SOURCE:
There are few extant Aztec-painted books. Of these, none are conclusively confirmed to have been created before the conquest, but several codices must have been painted either right before the conquest or very soon after – before traditions for producing them were much disturbed. Even if some codices may have been produced after the conquest, there is good reason to think that they may have been copied from pre-Columbian originals by scribes. The Codex Borbonicus is considered by some to be the only extant Aztec codex produced before the conquest – it is a calendric codex describing the day and month counts indicating the patron deities of the different periods. Others consider it to have stylistic traits suggesting a post-conquest production.

Some codices were produced post-conquest, sometimes commissioned by the colonial government, for example, Codex Mendoza, were painted by Aztec tlacuilos (codex creators), but under the control of Spanish authorities, who also sometimes commissioned codices describing pre-colonial religious practices, for example, Codex Ríos. After the conquest, codices with calendric or religious information were sought out and systematically destroyed by the church – whereas other types of painted books, particularly historical narratives, and tax lists continued to be produced. Although depicting Aztec deities and describing religious practices also shared by the Aztecs of the Valley of Mexico, the codices produced in Southern Puebla near Cholula, are sometimes not considered to be Aztec codices, because they were produced outside of the Aztec "heartland". Karl Anton Nowotny, nevertheless considered that the Codex Borgia, painted in the area around Cholula and using a Mixtec style, was the "most significant work of art among the extant manuscripts".

The first Aztec murals were from Teotihuacan. Most of our current Aztec murals were found in Templo Mayor. The Aztec capital was decorated with elaborate murals. In Aztec murals, humans are represented like they are represented in the codices. One mural discovered in Tlateloco depicts an old man and an old woman. This may represent the gods Cipactonal and Oxomico.

===Sculpture===

The Coatlicue statue in the National Museum of Anthropology

Sculptures were carved in stone and wood, but few wood carvings have survived. Aztec stone sculptures exist in many sizes from small figurines and masks to large monuments, and are characterized by a high quality of craftsmanship. Many sculptures were carved in highly realistic styles, for example realistic sculpture of animals.

COLLECTED DATA:
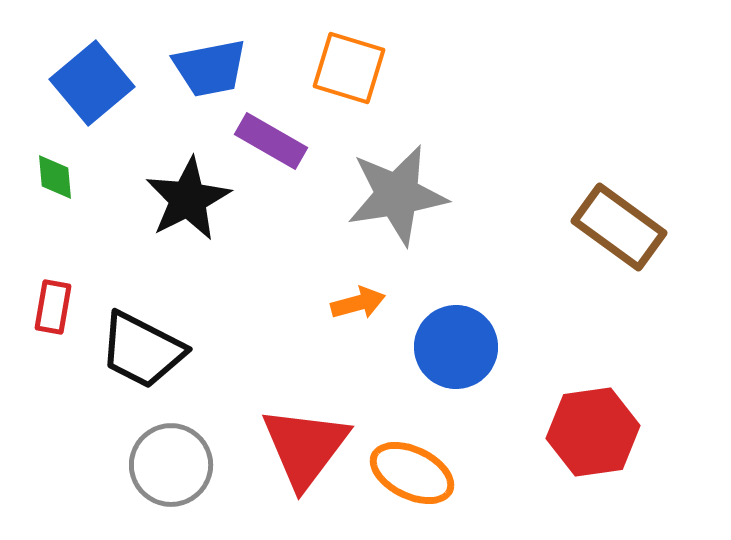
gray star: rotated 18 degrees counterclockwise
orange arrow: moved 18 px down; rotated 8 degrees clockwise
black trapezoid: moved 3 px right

GIVEN INSTRUCTION:
According to the text on Aztec art, which codex do some consider the only surviving Aztec codex made before the conquest? The material comes from a different source than the text.

IN RESPONSE:
The Codex Borbonicus.